Yanlış düşündüğünü anlatmak için kafamı iki yana sallıyordum. Söze girmek istedim ama Aziz izin vermedi.
"Sen o ilacı öğrendiğinde hiçbir şey olmamış gibi davranamazsın Birce seni tanıyorum. Ne yaptın? Kan sulandırıcı ne için kullanılır diye araştırdın değil mi? Bu da karşına çıktı tabi. Sonra gidip Meryem'e sormuşsundur kesin panikle. O seni elinden geldiğince sakinleştirmeye çalışmıştır ama sana pek etki etmemiştir bu. Ondan yardım gelmeyince işi kendin çözmeye çalıştım değil mi?"
Siniri gülüşüne yansıyordu. Kanepeden birkaç adım uzaklaştı. "Tabi ya! O gün! Seni Meryem'in evinden almaya geldiğim gün. Sen... O gün.... O... Burada hem de... Yaptıkların..."
Duyguları öyle karışık bir hal almıştı ki cümlelerini toparlayamıyordu. En sonunda derin bir nefes aldı. Elleri yüzünde sertçe dolaştı. Gözlerini üzerime dikti. "Yara izimi görmeye çalıştın değil mi? O gün, burada."

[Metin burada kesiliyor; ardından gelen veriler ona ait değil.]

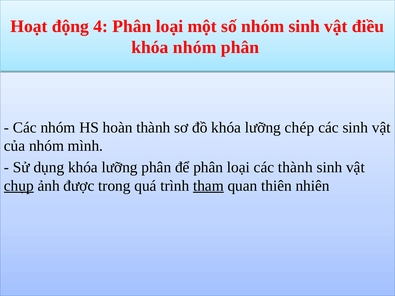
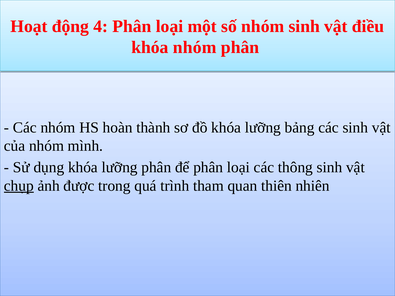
chép: chép -> bảng
các thành: thành -> thông
tham underline: present -> none
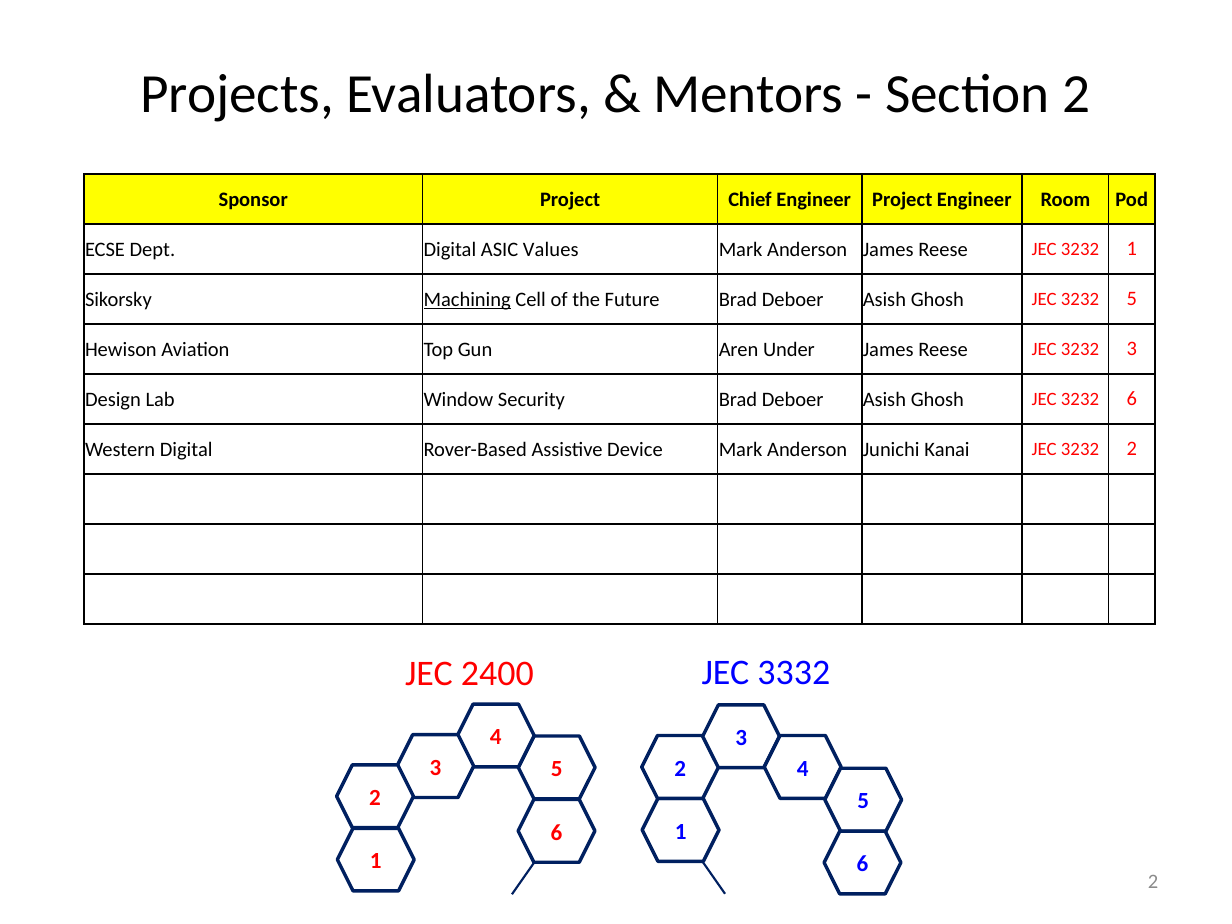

Yalanlamıyordum ama onaylamıyordum da sadece gözlerine bakıyordum. "Yara izini göremedin ama dövmeyi gördün. Bu da yetmiştir sana tabi. Zeki kızsın." Adımları mutfağa yönelir gibi olduğunda vazgeçip tekrar bana döndü. "Bir şeyi merak ediyorum. Neden duygularını açtın bana? Neden fikrin değişti? Bunu öğrendiğin için değil mi? Üzüldün, kıyamadın... Acıdın..."
Düşünceleriyle kendini zehirliyordu. Beni ise sinir ediyordu. Bunu biz de kızlarla konuşmuştuk. Bir anlığına duygularımı gözden geçirmem gerekmişti evet. Ama Aziz'e duyduğum bir acıma hissi falan yoktu. Acınacak bir halde değildi ki. En iyi tedavileri görmüştü ve şimdi sağlıklıydı. En azından o bana aksini söyleyene kadar ben kendimi buna inandırmaya çalışıyordum. Yoksa gerçekten çıldırabilirdim.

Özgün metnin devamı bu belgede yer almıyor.